TITLE: HEAVEN UPSIDE DOWN
LABEL: LOMA VISTA RECORDINGS
Boy has it been a good year for the industrial music scene. Not only did Nine Inch Nails release their excellent Add Violence EP, but now the King of Controversy himself is back with his tenth studio record Heaven Upside Down, and he’s just as suave, unsettling and controversial as ever.
Heaven Upside Down is Marilyn Manson to the very core; it’s cool, it’s scathingly political, it still has half of the world up in arms with cries of how Manson is polluting the minds of their children with messages of sex, violence and anti-religious cultism (completely failing to see that these are things that Manson is vehemently attacking). It sounds like you expect Marilyn Manson to sound. It’s loud, it’s angry, it’s filled with killer guitar riffs, strange pseudo-electronica and deep, raspy vocals. In truth, it sounds like a Manson album that could have been written in the nineties, perhaps somewhere between Antichrist Superstar and Holy Wood. By all rights, this should make the album feel stale, after all, most acts would hate for a new album to sound like it could have come out two decades ago, but in reality, this is exactly what we wanted; a Marilyn Manson album that sounds like it came from the band’s prime.
That doesn’t mean that time hasn’t changed the band. Despite having that classic feel to it, there’s a conscious wisdom to Heaven Upside Down that was perhaps lacking in Manson’s older records. While tracks like ‘WE KNOW WHERE YOU FUCKING LIVE’ and ‘JE$U$ CRI$I$’ certainly have that classic, angst-ridden, hate-fuelled feel of the old Marilyn Manson (the kind of songs written by the same band that put out tracks like ‘This Is The New Shit’ and ‘mOBSCENE’), some tracks prove that this is not the same Marilyn Manson we’ve always known, but something older and wiser.
Most prevalent of these tracks are the nearly eight-minute-long epic ‘Saturnalia’, and the track ‘Blood Honey’, which come across as pieces written by people that have been around for a long time, and are tired of seeing the same old thing. They’re evocative, brilliant tracks that show Manson expertly encapsulate the mood of the embittered, particularly of those in present day America.

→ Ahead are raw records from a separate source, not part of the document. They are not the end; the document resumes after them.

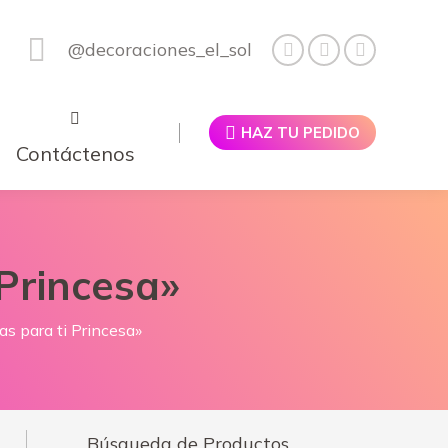
@decoraciones_el_sol
HAZ TU PEDIDO
Contáctenos
 Princesa»
tas para ti Princesa»
Búsqueda de Productos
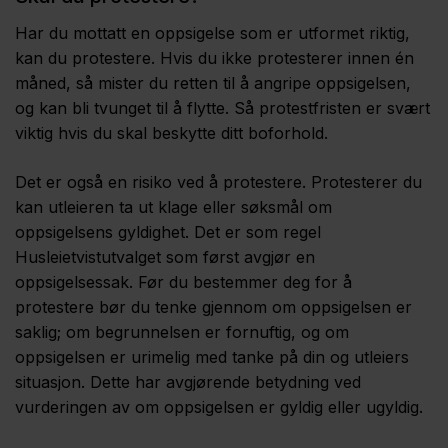
Har du mottatt en oppsigelse som er utformet riktig,
kan du protestere. Hvis du ikke protesterer innen én
måned, så mister du retten til å angripe oppsigelsen,
og kan bli tvunget til å flytte. Så protestfristen er svært
viktig hvis du skal beskytte ditt boforhold.
Det er også en risiko ved å protestere. Protesterer du
kan utleieren ta ut klage eller søksmål om
oppsigelsens gyldighet. Det er som regel
Husleietvistutvalget som først avgjør en
oppsigelsessak. Før du bestemmer deg for å
protestere bør du tenke gjennom om oppsigelsen er
saklig; om begrunnelsen er fornuftig, og om
oppsigelsen er urimelig med tanke på din og utleiers
situasjon. Dette har avgjørende betydning ved
vurderingen av om oppsigelsen er gyldig eller ugyldig.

If there is criticism to be found in the record, it’s that there isn’t any one song on the album that really stands out as the instant classic. The most attention-gripping track is easily ‘WE KNOW WHERE YOU FUCKING LIVE’ and it’s a song that for all purposes, Manson has done before (again thinking of ‘This Is The New Shit’, ‘The Beautiful People’ and ‘mOBSCENE’). That is hardly a big issue though, as all it means is that none of the tracks on the album feel like ones that would see regular play on the air, and let’s be honest, when has that ever been the case for Marilyn Manson? Heaven Upside Down is a solid album of certified bangers, and while none of it may stand out as the next goth-anthem, none of it dips far below sheer excellence either.

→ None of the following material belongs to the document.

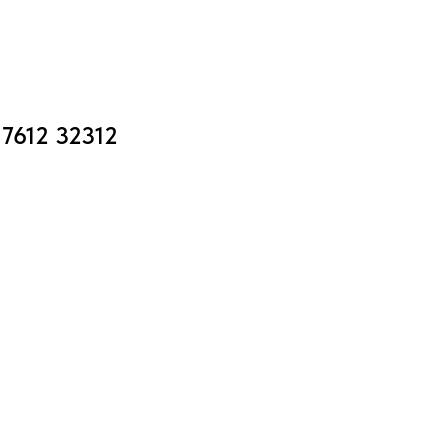
7612 32312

For the better part of three decades, Marilyn Manson has been the voice of the world’s troubled, outcast youth, and a figurehead for goth culture. With the eponymous singer nearing his fiftieth birthday, you would think that the band would have perhaps fallen out of touch with its target audience; however, despite the band sticking to the same industrial structure for nearly thirty years, Heaven Upside Down proves just why Marilyn Manson remains such a prolific figure. With the departure of long-time bassist/guitarist/songwriter Twiggy Ramirez, who was dismissed from the band following allegations of sexual assault, it’ll be interesting to see where Marilyn Manson goes from here, having parted ways with one of their primary contributors. If Heaven Upside Down, which was written without Ramirez’s input, is anything to go off of, they won’t be slowing down any time soon.